When it comes to setting up the four national debates -- three for the presidential candidates; one for the vice presidential candidates -- there's quite a bit of behind-the-scenes negotiating to cover every possible details. Campaign officials go back and forth over everything from temperature in the hall to podium placement to whether the candidates should sit or stand.
But it appears Paul Ryan's representatives had a different kind of concern in mind.
When Paul Ryan and Joe Biden take the debate stage tonight in Danville, Ky., the form of address the vice president is supposed to use with his opponent is "mister" instead of "congressman," two sources confirmed to POLITICO.
The form of address is part of the detailed memorandum of understanding between the two camps, according to the sources familiar with the document.
The morning Mitt Romney introduced Ryan as his running mate, it seemed to open the Republican ticket up to an important vulnerability -- Ryan is a leading member of the least popular Congress since the dawn of modern polling.
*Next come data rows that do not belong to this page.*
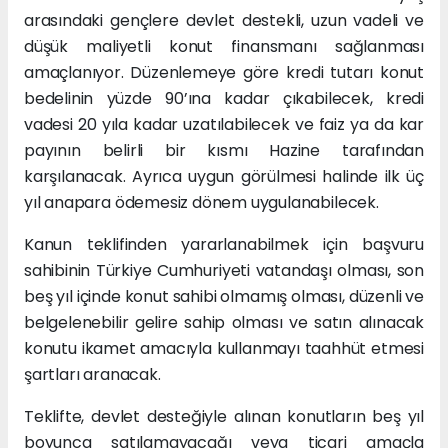
arasındaki gençlere devlet destekli, uzun vadeli ve
düşük maliyetli konut finansmanı sağlanması
amaçlanıyor. Düzenlemeye göre kredi tutarı konut
bedelinin yüzde 90’ına kadar çıkabilecek, kredi
vadesi 20 yıla kadar uzatılabilecek ve faiz ya da kar
payının belirli bir kısmı Hazine tarafından
karşılanacak. Ayrıca uygun görülmesi halinde ilk üç
yıl anapara ödemesiz dönem uygulanabilecek.
Kanun teklifinden yararlanabilmek için başvuru
sahibinin Türkiye Cumhuriyeti vatandaşı olması, son
beş yıl içinde konut sahibi olmamış olması, düzenli ve
belgelenebilir gelire sahip olması ve satın alınacak
konutu ikamet amacıyla kullanmayı taahhüt etmesi
şartları aranacak.
Teklifte, devlet desteğiyle alınan konutların beş yıl
boyunca satılamayacağı veya ticari amaçla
It seemed like a big risk for Romney, who'd boasted about being a Washington outsider untainted by the inside-the-Beltway mess, to partner up with a seven-term House member at a time when Congress' favorability rating is lower than BP's during the oil-spill crisis.
It turns out not to have made much of a difference, but that doesn't mean Ryan is eager to remind the nation he's spent nearly all of his adult life on Capitol Hill.
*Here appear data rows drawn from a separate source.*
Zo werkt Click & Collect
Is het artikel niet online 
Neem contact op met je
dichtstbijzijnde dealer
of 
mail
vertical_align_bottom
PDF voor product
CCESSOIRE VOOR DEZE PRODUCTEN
Of course, if I'm Vice President Biden, I'm not sure if I'd be able to resist the urge to call Ryan "congressman," over and over again, just to see what happens. What's the right-wing lawmaker going to do, leave the stage?
Update: Politico's report has been updated to say the moderator, Martha Raddatz, is supposed to call Ryan "mister," not "congressman," though Biden is apparently free to call him whatever he wants. The larger point -- Ryan seems a little embarrassed about where he works -- stands, but it's an important clarification.